Monday, January 2, 2012

Melinda Moustakis Goes Fishing

In the 58th in a series of posts on 2011 short story collections entered for The Story Prize, Melinda Moustakis, author of Bear Down, Bear North (University of Georgia Press), runs through her writing process and how she put together her collection.

Which story in your collection required the most drafts or posed the most technical problems? 

I’d say that the story "Some Other Animal" was a beast to write. It’s one of the quieter stories in the collection and I usually start a story with a dramatic bang of a first line, or write with a hard-hitting voice, and this one is in third person limited. And the whole story is about restraint, about grieving, about the muffled onslaught of snow in winter. I felt as if I was trying to write it while blindfolded because I wasn’t relying on the usual tricks. "Some Other Animal" went through a long, piecemeal, revision process over three years. I think one of the last sections I wrote was the beginning section introducing the main character. Before finding these two opening paragraphs, I had arranged all of the sections in various orders in an attempt to find a way to keep tension because the pace is more of a slow dissolving, a melting. I asked over and over, “How do I get the reader to keep reading?” And this story went through so many titles, until I sat down and reread it and looked for any phrase or line that could work as a title and focused on this line of dialogue: "They'd make it to the arctic if a bear or some other animal didn't get them first." Finding the title, along with the wise suggestion given to me at a writer’s conference of “More dead moose! More blood!” helped guide me to the final draft.

What is your writing process like? 
I am usually writing toward an image that I can’t shake off. Or the rhythm of a voice takes over my brain. And I have to wait for this to happen. I’m not one of those people who write every day and I don’t write pages and pages and then go back and cut large sections. The thought of having to cut large sections makes me cringe. If the words are going on the page, they’re going to be as close as I can get them to the final draft at that time. When I revise, it’s finagling a word here or there, or moving sections and thinking about structure, adding sections. Some people relish the revision process. I dread it. So I do everything I can to avoid a lot of revision, although, stories often have a mind of their own and don’t cooperate.
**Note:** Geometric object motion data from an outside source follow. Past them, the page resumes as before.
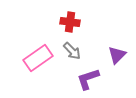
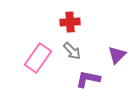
red cross: rotated 12 degrees counterclockwise
pink rectangle: rotated 20 degrees counterclockwise
purple L-shape: rotated 30 degrees clockwise
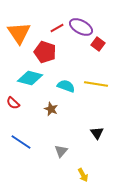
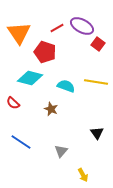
purple ellipse: moved 1 px right, 1 px up
yellow line: moved 2 px up
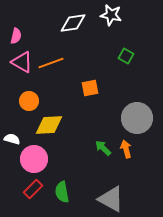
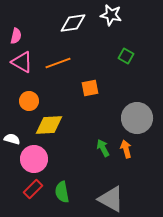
orange line: moved 7 px right
green arrow: rotated 18 degrees clockwise
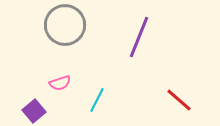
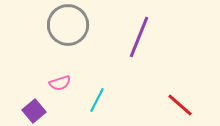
gray circle: moved 3 px right
red line: moved 1 px right, 5 px down
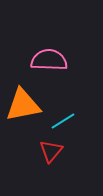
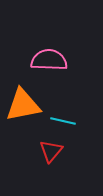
cyan line: rotated 45 degrees clockwise
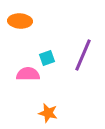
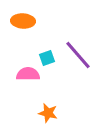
orange ellipse: moved 3 px right
purple line: moved 5 px left; rotated 64 degrees counterclockwise
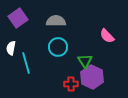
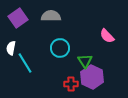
gray semicircle: moved 5 px left, 5 px up
cyan circle: moved 2 px right, 1 px down
cyan line: moved 1 px left; rotated 15 degrees counterclockwise
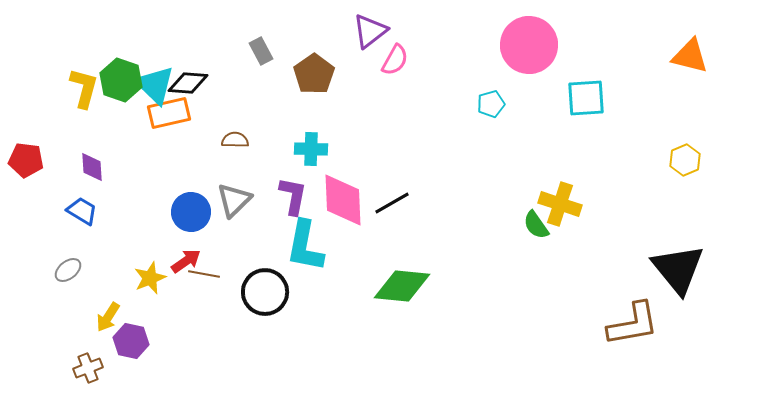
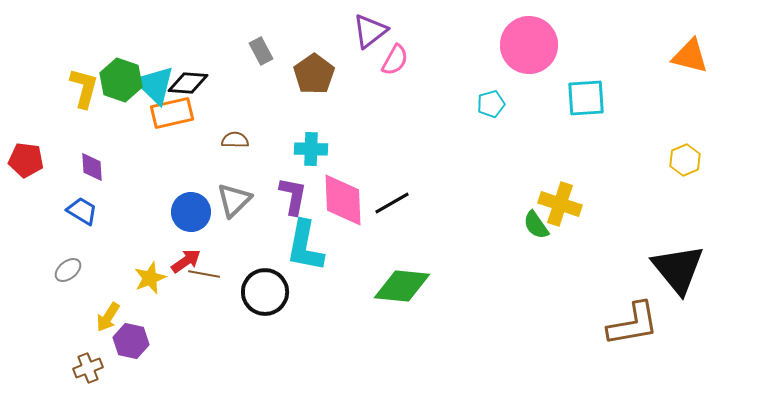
orange rectangle: moved 3 px right
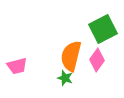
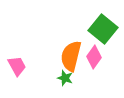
green square: rotated 24 degrees counterclockwise
pink diamond: moved 3 px left, 3 px up
pink trapezoid: rotated 105 degrees counterclockwise
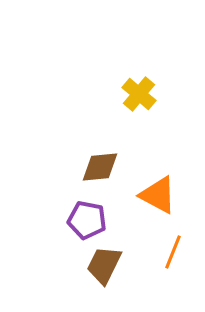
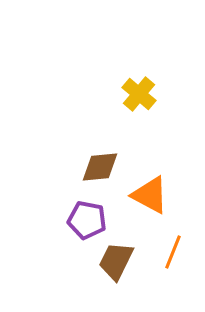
orange triangle: moved 8 px left
brown trapezoid: moved 12 px right, 4 px up
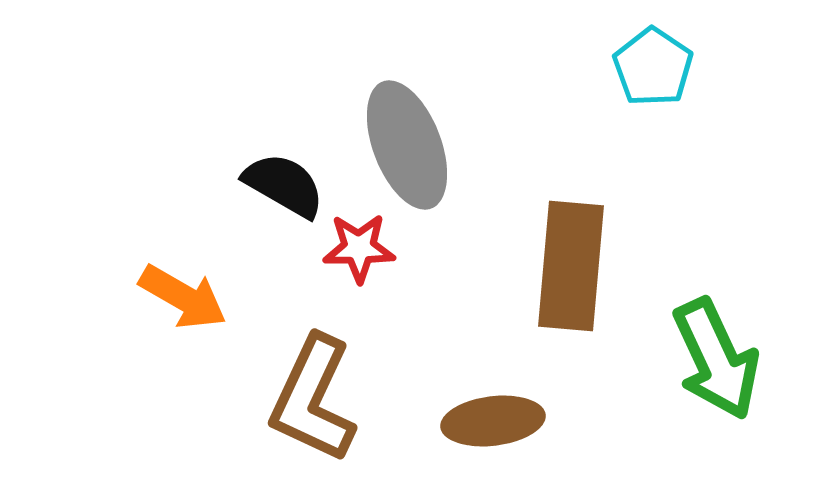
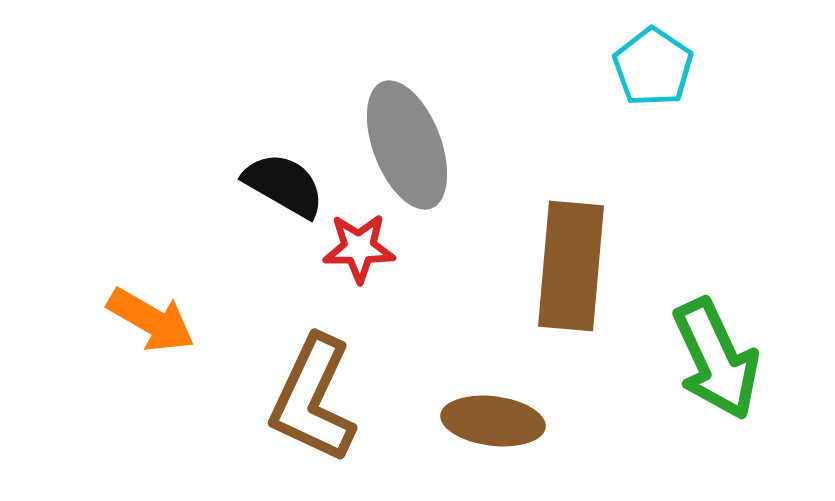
orange arrow: moved 32 px left, 23 px down
brown ellipse: rotated 14 degrees clockwise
A teacher of mine once said, “The story is smarter than you are.” I’ve been thinking about this advice quite a lot recently while attempting to write a novel.

How did you decide to arrange the stories in your collection? 
I had a lot of help with the arrangement. Sometimes you need a fresh set of eyes to look at your work and find new connections. Nancy Zafris, editor of the Flannery O’Connor Award Series at UGA Press, spent a lot of time thinking about the order of the stories with me. She was the one who suggested I put the short short "Trigger" as the first story in the collection, a thematic preface that introduces the Alaskan wilderness and the themes of hunting, violence, and the burden of inheritance to the reader. Since the stories are linked, and certain characters reappear, I knew I had to space out the generations of this homesteading family. I also had to arrange all the different points of view—first person, first person plural, second person, third limited, and omniscient. Then I also had to think about structure in the stories. I was told that I needed to create a map for readers and show them how to read the collection, how to read the more experimental stories that use modular fiction. The book begins with the short-short, one module, and builds on this idea of modules throughout the book, with the most challenging story in terms of structure and its dark subject—"Point MacKenzie"—being placed near the middle.

What kind of research, if any, do you do? 
Most of my research is of the scientific kind. Checking on facts about wildlife and bugs and trees. I enjoy finding small, strange scientific details that I can include in my work.

If you dabble in any other non-literary forms of expression, what do you do and how does it inform your work? 
I think fishing counts in this category. I do some of my best listening, gathering, and thinking on the river when I go up to Alaska to fish with my uncle. I have a weakness for fishing stories and I’d say their structure informs my work—the tension of the line literally being informed by the tension of what might be on the end of the fishing line.

Have you had a mentor and who was it? 
I’ve been extremely fortunate and had many fantastic mentors and writing teachers over the years: Susann Cokal, Pam Houston, Lucy Corin, Stuart Dybek, Kellie Wells, and Jaimy Gordon.